The frequency of sleep-time hypertension, “non-dipping”, “reduced-dipping” or “riser” patterns of BP is high (as high as 65–81 %) in the elderly people, type 2 diabetes, chronic kidney disease, obstructive sleep apnea and other sleep disorders, resistant hypertension, obesity and pregnancy (Hermida et al. 2016; Mojon et al. 2013; Ayala et al. 2013). Moreover, about 20 % “normotensive” people are “non-dippers”, and thus have increased CVD risk. ABPM should be performed when sleep-time hypertension, “reduced dipping”, “non-dipping” or “rising” patterns of sleep-time BP are suspected. Identification of sleep-time hypertension and the “non-dippers” is clinically useful, since some of these patients can be treated by administering some of the antihypertensive medicines, in full dose, at the bed-time (not traditional BID regimen) (Hermida et al. 2016).

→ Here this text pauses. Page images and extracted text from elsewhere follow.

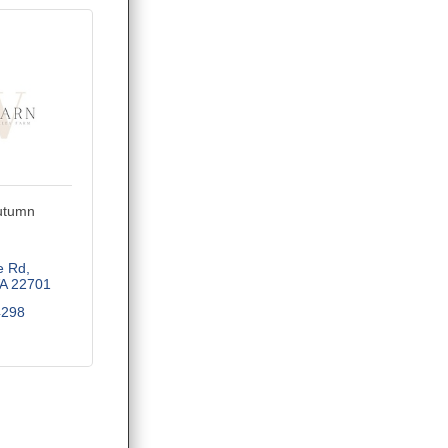
utumn
e Rd
A
22701
4298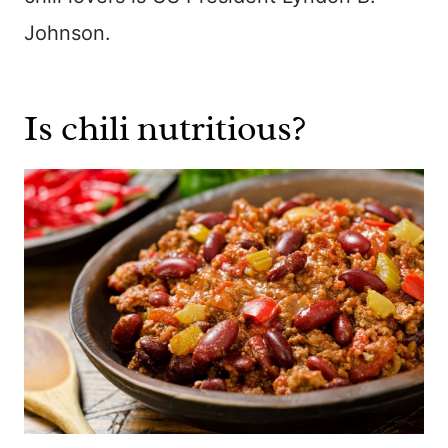
Johnson.
Is chili nutritious?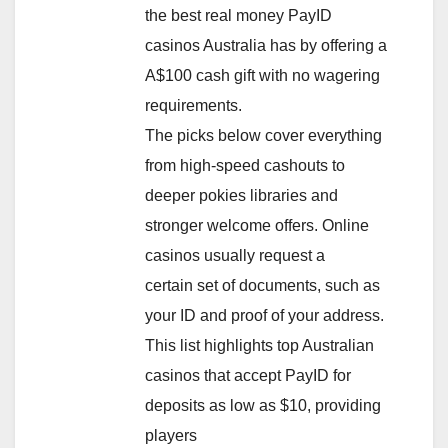
the best real money PayID
casinos Australia has by offering a
A$100 cash gift with no wagering
requirements.
The picks below cover everything
from high-speed cashouts to
deeper pokies libraries and
stronger welcome offers. Online
casinos usually request a
certain set of documents, such as
your ID and proof of your address.
This list highlights top Australian
casinos that accept PayID for
deposits as low as $10, providing
players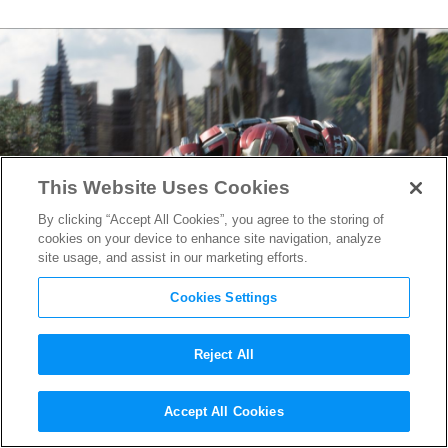
This Website Uses Cookies
By clicking “Accept All Cookies”, you agree to the storing of
cookies on your device to enhance site navigation, analyze
site usage, and assist in our marketing efforts.
Cookies Settings
Reject All
Avengers: Infinity War
VFX
Accept All Cookies
Reel Reveals Hulkbuster,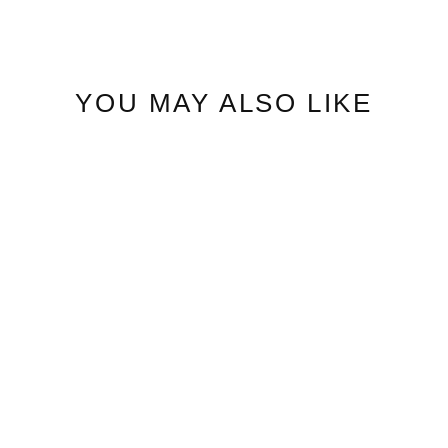
YOU MAY ALSO LIKE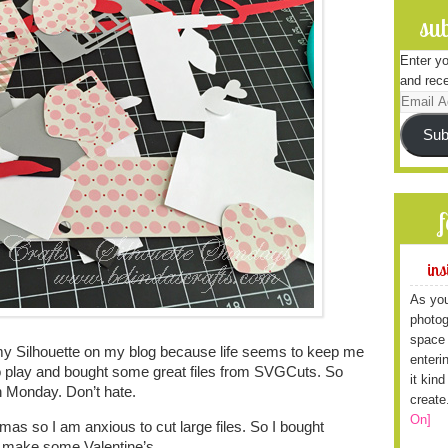
sub
Enter yo
and rece
Email
Address
Sub
ins
As you
photog
space 
my Silhouette on my blog because life seems to keep me
enteri
to play and bought some great files from SVGCuts. So
it kin
n Monday. Don’t hate.
create
On]
as so I am anxious to cut large files. So I bought
o make some Valentine’s.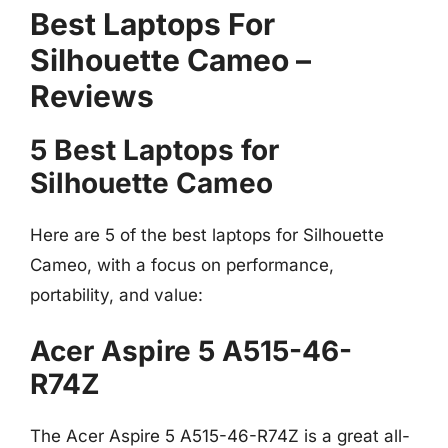
Best Laptops For
Silhouette Cameo –
Reviews
5 Best Laptops for
Silhouette Cameo
Here are 5 of the best laptops for Silhouette
Cameo, with a focus on performance,
portability, and value:
Acer Aspire 5 A515-46-
R74Z
The Acer Aspire 5 A515-46-R74Z is a great all-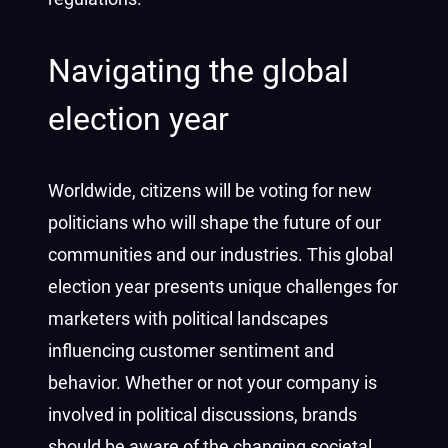
Navigating the global
election year
Worldwide, citizens will be voting for new
politicians who will shape the future of our
communities and our industries. This global
election year presents unique challenges for
marketers with political landscapes
influencing customer sentiment and
behavior. Whether or not your company is
involved in political discussions, brands
should be aware of the changing societal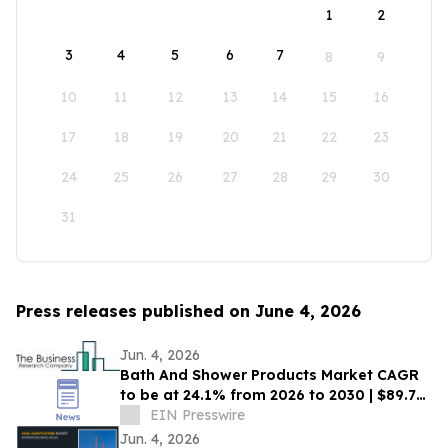
1
2
3
4
5
6
7
8
9
10
11
12
13
14
15
16
17
18
19
20
21
22
23
24
25
26
27
28
29
30
31
Press releases published on June 4, 2026
Jun. 4, 2026
Bath And Shower Products Market CAGR
to be at 24.1% from 2026 to 2030 | $89.7
Billion Industry Revenue by 2030
EIN Presswire
Jun. 4, 2026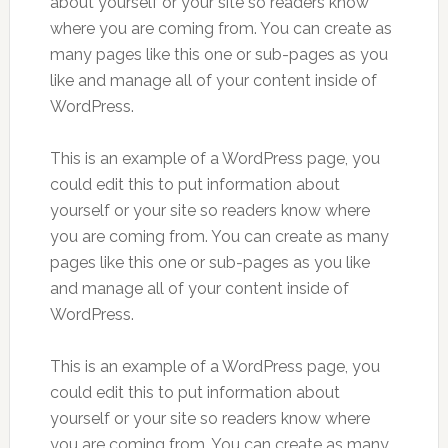
about yourself or your site so readers know
where you are coming from. You can create as
many pages like this one or sub-pages as you
like and manage all of your content inside of
WordPress.
This is an example of a WordPress page, you
could edit this to put information about
yourself or your site so readers know where
you are coming from. You can create as many
pages like this one or sub-pages as you like
and manage all of your content inside of
WordPress.
This is an example of a WordPress page, you
could edit this to put information about
yourself or your site so readers know where
you are coming from. You can create as many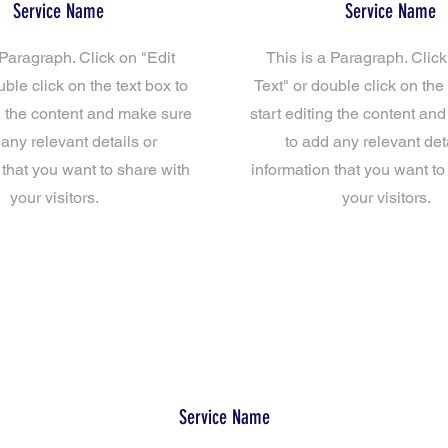
Service Name
Service Name
 Paragraph. Click on "Edit
This is a Paragraph. Click
uble click on the text box to
Text" or double click on the 
ng the content and make sure
start editing the content an
 any relevant details or
to add any relevant deta
 that you want to share with
information that you want to
your visitors.
your visitors.
Service Name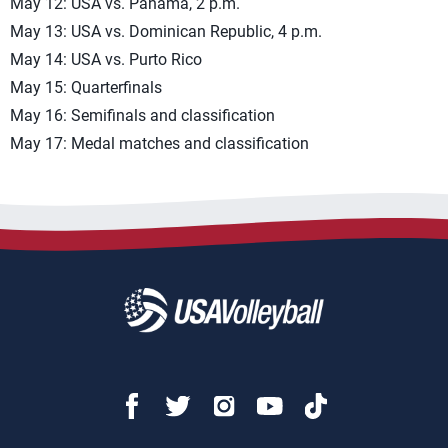
May 12: USA vs. Panama, 2 p.m.
May 13: USA vs. Dominican Republic, 4 p.m.
May 14: USA vs. Purto Rico
May 15: Quarterfinals
May 16: Semifinals and classification
May 17: Medal matches and classification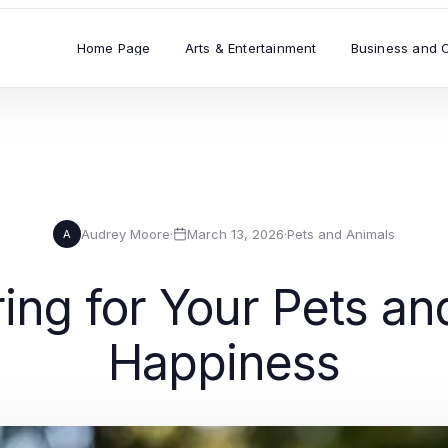
Home Page
Arts & Entertainment
Business and 
Audrey Moore
·
March 13, 2026
·
Pets and Animals
A
ring for Your Pets an
Happiness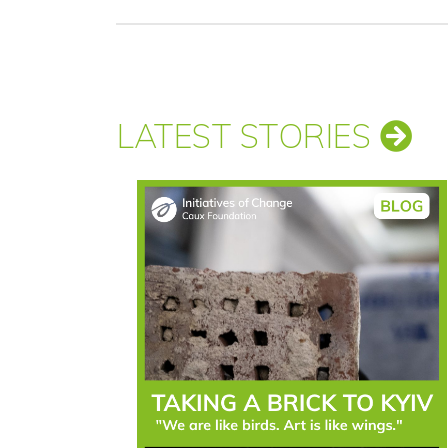
LATEST STORIES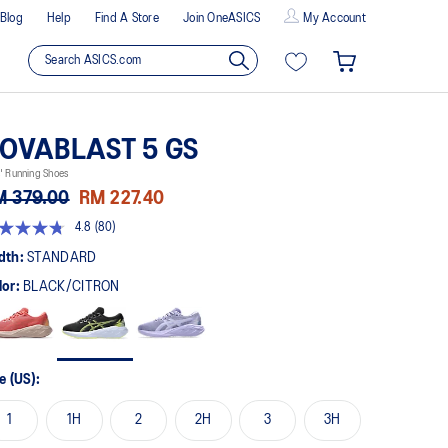
Blog
Help
Find A Store
Join OneASICS
My Account
OVABLAST 5 GS
' Running Shoes
M 379.00
RM 227.40
4.8
(80)
8
t
dth:
STANDARD
lor:
BLACK/CITRON
rs,
erage
ing
ue.
ad
e (US):
views.
me
1
1H
2
2H
3
3H
ge
k.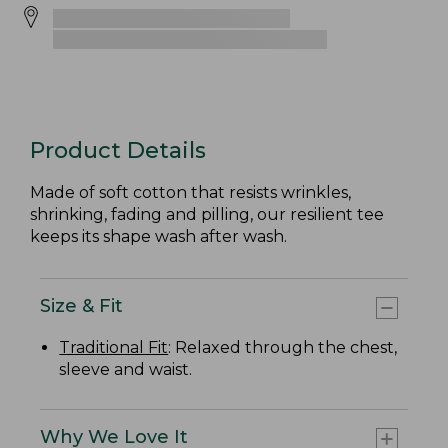
Product Details
Made of soft cotton that resists wrinkles,
shrinking, fading and pilling, our resilient tee
keeps its shape wash after wash.
Size & Fit
Traditional Fit
: Relaxed through the chest,
sleeve and waist.
Why We Love It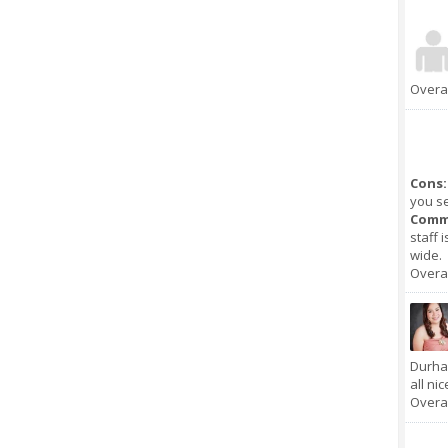
Overal
Cons:
you se
Comm
staff 
wide.
Overal
Durha
all nic
Overal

Hypertension that is not controlled by lifestyle changes and therapeutic doses of ≥3 antihypertensive medicines (including a diuretic, unless contraindicated) is called resistant hypertension. Thus, all patients who need ≥4 medicines for control of BP have resistant hypertension. Diagnosis of resistant hypertension based on OBPM can often be wrong because of the well-known “white-coat effect”. In one large study, 37.5 % of the “resistant hypertension” patients diagnosed by OBPM had “white-coat resistant hypertension”, and 62.5 % had true resistant hypertension, as verified by ABPM (de la Sierra et al. 2011). ABPM is essential for a correct diagnosis of resistant hypertension (Lazaridis et al. 2015). It is also useful for guiding the treatment of hypertension in these patients. When any treatment of these patients is modified in any way, the results of such modifications should be evaluated by repeating ABPM within the ensuing three months.